# Prompt 1:
Summarize the news item on parking-ticket fraud in two sentences.

# Extract to read:
◇ ◇ ◇ ◇ ◇ ◇ ◇

In light of Muni’s recently announced $21 million budget shortfall, and the ticketing-heavy plan the San Francisco Municipal Transport Agency, the umbrella organization running both Muni and the Department of Parking and Traffic, has implemented to close the gap, it makes sense that City Hall is in the the mood to crack down on ticketing fraud. In recent weeks, according to the Chron, over half a dozen people in the DPT have gotten the axe for wiping legit parking tickets off the books.
The culprits run the gamut from parking officers to accountants, bus drivers to computer techs. According to an unnamed parking official, more firings are to still to come. One of the terminated employees reportedly fixed 50 tickets, 40 of which were for a single colleague who was either the world’s worst parker or someone who knew they could park wherever they wanted with total impunity.
Another reportedly took bribes to enroll people in Project 20, a program that allows parking offenders to do community service in lieu of payment. In this case, however, none of the promised community service was ever completed.

◇ ◇ ◇ ◇ ◇ ◇ ◇

A block of data:
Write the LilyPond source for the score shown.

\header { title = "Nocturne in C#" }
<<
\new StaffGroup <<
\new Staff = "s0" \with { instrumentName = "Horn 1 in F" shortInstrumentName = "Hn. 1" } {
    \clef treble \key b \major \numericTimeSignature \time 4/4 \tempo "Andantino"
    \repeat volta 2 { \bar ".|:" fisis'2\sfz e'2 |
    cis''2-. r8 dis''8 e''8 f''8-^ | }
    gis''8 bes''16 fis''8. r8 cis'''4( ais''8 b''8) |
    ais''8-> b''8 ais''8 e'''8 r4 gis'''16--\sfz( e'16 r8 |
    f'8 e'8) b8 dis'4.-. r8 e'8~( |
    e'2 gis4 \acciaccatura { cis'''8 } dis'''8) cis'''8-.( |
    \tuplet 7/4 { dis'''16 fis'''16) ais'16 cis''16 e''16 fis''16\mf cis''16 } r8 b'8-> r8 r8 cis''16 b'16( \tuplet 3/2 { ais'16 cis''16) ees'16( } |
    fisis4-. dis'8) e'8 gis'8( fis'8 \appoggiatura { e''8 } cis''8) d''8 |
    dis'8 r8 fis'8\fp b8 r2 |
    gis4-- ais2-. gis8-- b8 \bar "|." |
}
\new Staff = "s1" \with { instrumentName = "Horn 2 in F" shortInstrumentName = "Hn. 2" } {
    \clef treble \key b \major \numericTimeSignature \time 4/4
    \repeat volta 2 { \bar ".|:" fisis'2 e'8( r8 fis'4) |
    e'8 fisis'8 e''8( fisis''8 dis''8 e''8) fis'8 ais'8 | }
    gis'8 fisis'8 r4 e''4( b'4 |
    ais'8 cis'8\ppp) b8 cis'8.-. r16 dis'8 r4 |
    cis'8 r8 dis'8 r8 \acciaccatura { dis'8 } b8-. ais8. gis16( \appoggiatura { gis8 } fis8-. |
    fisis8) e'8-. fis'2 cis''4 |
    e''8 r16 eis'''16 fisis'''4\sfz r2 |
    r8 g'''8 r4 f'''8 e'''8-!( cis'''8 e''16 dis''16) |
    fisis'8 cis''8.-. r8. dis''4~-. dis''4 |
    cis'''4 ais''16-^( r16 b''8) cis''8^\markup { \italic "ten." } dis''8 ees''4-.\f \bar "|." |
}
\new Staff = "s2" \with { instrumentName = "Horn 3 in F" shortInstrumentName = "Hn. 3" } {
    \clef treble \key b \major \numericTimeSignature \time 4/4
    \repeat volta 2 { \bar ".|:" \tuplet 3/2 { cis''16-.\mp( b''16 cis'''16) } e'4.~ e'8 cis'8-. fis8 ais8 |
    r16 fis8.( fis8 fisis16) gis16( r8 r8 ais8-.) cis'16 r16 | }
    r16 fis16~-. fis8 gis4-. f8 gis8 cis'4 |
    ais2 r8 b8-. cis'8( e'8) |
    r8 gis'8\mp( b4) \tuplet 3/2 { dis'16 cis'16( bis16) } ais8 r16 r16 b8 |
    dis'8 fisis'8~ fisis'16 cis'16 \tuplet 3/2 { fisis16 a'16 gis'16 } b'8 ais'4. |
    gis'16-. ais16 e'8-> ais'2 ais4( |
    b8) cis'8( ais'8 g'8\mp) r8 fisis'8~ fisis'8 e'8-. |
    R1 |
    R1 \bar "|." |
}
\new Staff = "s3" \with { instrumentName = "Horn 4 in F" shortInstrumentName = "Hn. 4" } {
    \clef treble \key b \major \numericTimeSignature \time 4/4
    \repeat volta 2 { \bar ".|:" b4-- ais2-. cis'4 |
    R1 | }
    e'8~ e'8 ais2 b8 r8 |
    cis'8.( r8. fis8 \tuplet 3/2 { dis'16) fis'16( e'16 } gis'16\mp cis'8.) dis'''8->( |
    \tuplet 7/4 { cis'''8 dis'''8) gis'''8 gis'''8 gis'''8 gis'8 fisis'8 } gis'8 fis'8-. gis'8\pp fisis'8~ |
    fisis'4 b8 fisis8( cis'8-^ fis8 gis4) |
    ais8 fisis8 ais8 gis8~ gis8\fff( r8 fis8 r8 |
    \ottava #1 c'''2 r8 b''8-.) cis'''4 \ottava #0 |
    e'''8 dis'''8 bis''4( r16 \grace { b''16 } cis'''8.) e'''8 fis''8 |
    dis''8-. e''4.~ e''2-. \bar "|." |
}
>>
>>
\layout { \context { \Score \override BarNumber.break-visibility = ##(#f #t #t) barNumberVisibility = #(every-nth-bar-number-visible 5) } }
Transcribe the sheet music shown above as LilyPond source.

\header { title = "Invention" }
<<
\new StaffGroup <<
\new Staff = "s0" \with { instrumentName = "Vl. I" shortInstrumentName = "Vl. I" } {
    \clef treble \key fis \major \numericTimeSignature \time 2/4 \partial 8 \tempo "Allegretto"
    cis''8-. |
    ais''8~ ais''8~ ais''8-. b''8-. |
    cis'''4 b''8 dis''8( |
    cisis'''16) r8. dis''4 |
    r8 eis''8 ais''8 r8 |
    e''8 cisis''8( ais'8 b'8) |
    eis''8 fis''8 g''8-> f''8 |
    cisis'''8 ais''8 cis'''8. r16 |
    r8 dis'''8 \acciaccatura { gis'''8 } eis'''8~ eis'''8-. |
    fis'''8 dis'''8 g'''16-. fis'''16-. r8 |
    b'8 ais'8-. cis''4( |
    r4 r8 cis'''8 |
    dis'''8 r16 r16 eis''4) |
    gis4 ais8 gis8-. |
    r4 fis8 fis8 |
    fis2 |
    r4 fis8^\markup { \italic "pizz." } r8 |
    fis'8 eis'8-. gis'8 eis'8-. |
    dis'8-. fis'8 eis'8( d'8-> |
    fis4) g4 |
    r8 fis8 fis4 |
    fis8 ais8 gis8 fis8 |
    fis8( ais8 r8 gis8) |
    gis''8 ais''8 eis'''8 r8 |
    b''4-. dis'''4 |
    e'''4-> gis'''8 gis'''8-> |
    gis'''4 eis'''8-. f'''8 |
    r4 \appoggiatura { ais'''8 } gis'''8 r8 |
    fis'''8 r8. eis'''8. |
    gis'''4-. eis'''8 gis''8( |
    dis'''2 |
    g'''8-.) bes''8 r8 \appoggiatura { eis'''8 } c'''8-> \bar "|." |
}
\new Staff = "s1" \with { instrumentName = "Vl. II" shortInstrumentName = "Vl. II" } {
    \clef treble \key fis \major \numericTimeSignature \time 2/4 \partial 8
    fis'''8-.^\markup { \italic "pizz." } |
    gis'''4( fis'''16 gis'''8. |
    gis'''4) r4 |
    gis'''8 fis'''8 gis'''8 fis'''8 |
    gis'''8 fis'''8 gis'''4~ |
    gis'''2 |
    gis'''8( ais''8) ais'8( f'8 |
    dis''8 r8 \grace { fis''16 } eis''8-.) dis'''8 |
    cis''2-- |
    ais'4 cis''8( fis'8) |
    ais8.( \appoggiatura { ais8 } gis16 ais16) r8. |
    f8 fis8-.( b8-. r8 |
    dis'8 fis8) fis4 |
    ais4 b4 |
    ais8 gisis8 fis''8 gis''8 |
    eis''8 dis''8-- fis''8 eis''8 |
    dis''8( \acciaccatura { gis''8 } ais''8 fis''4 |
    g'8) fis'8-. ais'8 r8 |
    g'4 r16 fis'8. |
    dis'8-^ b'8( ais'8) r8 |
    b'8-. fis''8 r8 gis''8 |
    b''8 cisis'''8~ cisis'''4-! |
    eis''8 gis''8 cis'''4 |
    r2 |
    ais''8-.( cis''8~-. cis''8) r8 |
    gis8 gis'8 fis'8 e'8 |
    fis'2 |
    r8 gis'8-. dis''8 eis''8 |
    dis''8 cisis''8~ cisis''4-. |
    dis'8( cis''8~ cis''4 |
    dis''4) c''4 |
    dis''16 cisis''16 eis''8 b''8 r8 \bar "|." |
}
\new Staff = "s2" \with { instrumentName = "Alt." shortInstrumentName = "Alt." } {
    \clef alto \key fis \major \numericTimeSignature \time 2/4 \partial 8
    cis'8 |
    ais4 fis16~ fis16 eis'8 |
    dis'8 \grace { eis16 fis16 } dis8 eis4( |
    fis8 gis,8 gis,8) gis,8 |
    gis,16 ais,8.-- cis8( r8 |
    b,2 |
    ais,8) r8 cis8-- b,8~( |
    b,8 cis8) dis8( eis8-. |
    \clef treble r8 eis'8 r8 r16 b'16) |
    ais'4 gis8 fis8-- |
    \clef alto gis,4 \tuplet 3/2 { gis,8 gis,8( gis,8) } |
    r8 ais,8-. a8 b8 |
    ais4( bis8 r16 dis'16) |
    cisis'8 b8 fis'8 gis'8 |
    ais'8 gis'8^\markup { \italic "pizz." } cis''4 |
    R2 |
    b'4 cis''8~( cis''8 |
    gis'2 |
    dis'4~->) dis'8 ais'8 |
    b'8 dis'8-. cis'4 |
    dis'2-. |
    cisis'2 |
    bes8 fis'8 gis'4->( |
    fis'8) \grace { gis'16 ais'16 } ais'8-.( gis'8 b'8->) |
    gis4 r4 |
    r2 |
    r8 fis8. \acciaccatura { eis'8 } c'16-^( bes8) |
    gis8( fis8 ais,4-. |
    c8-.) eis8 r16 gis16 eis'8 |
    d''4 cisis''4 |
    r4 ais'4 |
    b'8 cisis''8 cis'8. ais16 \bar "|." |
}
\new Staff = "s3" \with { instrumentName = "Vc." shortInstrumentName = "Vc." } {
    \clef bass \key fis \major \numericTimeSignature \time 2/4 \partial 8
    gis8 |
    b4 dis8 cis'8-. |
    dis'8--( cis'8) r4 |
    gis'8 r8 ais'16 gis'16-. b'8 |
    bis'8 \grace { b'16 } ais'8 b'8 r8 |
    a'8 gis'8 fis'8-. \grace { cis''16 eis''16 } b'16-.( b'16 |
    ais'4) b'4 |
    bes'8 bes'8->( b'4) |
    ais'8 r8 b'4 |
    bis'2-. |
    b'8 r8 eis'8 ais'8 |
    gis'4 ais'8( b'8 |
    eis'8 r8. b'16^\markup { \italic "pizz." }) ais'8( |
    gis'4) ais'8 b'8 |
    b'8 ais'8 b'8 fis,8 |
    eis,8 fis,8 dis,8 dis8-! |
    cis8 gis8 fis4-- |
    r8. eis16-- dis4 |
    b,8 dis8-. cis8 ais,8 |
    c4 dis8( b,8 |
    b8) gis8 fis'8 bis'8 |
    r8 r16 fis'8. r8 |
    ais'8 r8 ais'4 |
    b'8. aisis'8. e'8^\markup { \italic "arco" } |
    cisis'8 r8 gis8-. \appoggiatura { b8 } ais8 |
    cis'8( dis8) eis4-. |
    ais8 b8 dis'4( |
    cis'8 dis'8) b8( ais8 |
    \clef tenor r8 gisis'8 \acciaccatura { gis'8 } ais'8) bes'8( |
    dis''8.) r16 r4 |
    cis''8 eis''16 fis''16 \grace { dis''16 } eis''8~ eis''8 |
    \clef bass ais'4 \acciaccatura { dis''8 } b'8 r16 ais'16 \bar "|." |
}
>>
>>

◇ ◇ ◇ ◇ ◇ ◇ ◇

# Prompt 2:
Select every line of the records that contains the string "repeat".

# Correct response 1:
With Muni facing a $21 million budget shortfall, City Hall is cracking down on ticketing fraud, and over half a dozen Department of Parking and Traffic employees, from parking officers to computer techs, have been fired for wiping legitimate parking tickets off the books, with more firings still to come. One fired employee reportedly fixed 50 tickets, 40 of them for a single colleague, and another reportedly took bribes to enroll people in Project 20, a program that lets parking offenders do community service instead of paying, though none of that service was ever completed.

# Correct response 2:
    \repeat volta 2 { \bar ".|:" fisis'2\sfz e'2 |
    \repeat volta 2 { \bar ".|:" fisis'2 e'8( r8 fis'4) |
    \repeat volta 2 { \bar ".|:" \tuplet 3/2 { cis''16-.\mp( b''16 cis'''16) } e'4.~ e'8 cis'8-. fis8 ais8 |
    \repeat volta 2 { \bar ".|:" b4-- ais2-. cis'4 |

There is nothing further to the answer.